QUOTED PASSAGE:
For several years now other EU coastal countries with significant sea fronts have developed offshore wind projects and so this could certainly be a successful approach for the country with the most extensive coastline among all Mediterranean countries and one of the highest offshore wind potential in the region.

Therefore, aside from certain technical challenges (e.g. steep sea-bed drop-off around mainland Greece and around most of the Greek islands) and foreign affairs policy issues (e.g. territorial disputes in the Aegean Sea), a clear national regulatory framework, which adequately addresses spatial planning, licensing, grid interconnection and economic support issues, is also required in order for offshore wind technology to deliver its significant potentials in the country’s power generation mix.

Ongoing structured public discussions with interested investors and stakeholders as well as recent policy statements from the Greek Ministry of Environment and Energy are expected to result in an offshore wind-specific framework within this year that will enable the exploitation of this valuable renewable energy source also in Greece. Already, major international market players such as Ocean Winds (EDPR and Engie) in cooperation with Terna Energy, the largest renewable power producer in Greece, Iberdrola, Copenhagen Infrastructure Partners and Equinor are actively involved in these discussions, while reportedly other international investors such as Blue Float Energy and Innogy are closely following the developments in the sector. Moreover, local market players such as PPC Renewables, the renewables arm of Public Power Corporation (Greece’s largest power producer and supplier), Copelouzos group and RF Energy are actively engaged in this process. These deliberations are conducted within a very positive momentum for the offshore wind sector, following the recent release of the EU Strategy on Offshore Renewable Energy and the great technological developments in the sector, especially with respect to the imminent commercialisation of large-scale floating wind projects, which seem to be the most proper offshore wind technology for Greece given the depth of its territorial waters.

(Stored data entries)
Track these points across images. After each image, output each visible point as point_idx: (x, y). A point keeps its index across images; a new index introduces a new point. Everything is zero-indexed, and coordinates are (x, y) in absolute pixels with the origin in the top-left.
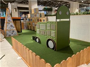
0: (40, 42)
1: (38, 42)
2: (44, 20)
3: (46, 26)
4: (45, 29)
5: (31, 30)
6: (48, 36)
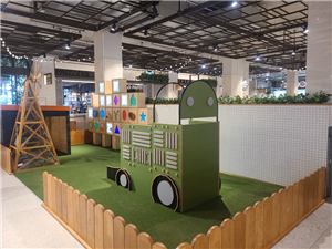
0: (130, 186)
2: (143, 116)
3: (151, 136)
4: (149, 146)
5: (100, 145)
6: (158, 167)
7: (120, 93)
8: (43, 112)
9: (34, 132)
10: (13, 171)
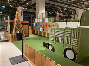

TASK INSTRUCTIONS:
a: Which issues does the passage on offshore wind in Greece say a national regulatory framework must adequately address?
b: Can you extend the passage on offshore wind in Greece, picking up after its final sentence?

ANSWERS FOR THIS EXERCISE:
a: Spatial planning, licensing, grid interconnection, and economic support issues.

b:
Past approaches stalled

Until mid-2010 the generally applicable licensing scheme at the initiative of interested investors was also applicable for offshore wind projects’ development, licensing, spatial planning and economic support against transparent and objective criteria and a regulated feed-in tariff through a standardised long term (20 years) power purchase agreement with the energy market operator as offtaker and dispatch priority for the power produced. In this context a large number of licence applications for offshore wind projects were filed with the competent Regulatory Authority for Energy in Greece (RAE).

However, only two fixed-bottom offshore projects were licensed by RAE in 2012, one of an approximately 500 MW capacity offshore the island of Lemnos in the north Aegean Sea and another one of 216 MW capacity offshore the port of  Alexandroupolis in the Thracian Sea. On the other hand, most of the licence applications filed within the period are still pending assessment from RAE with unclear further development options in anticipation of the new offshore wind-specific framework.

Subsequently, in mid-2010 Greece introduced a special centralised planning scheme for offshore wind projects to be rolled out at the initiative of the jointly competent Ministers of finance and economy, maritime affairs, foreign affairs, national defence, culture, tourism, environment and energy by virtue of a new provision introduced into the Renewables Law 3468/2006 (i.e. Article 6A), which rendered the previous open licensing scheme inapplicable for offshore wind projects.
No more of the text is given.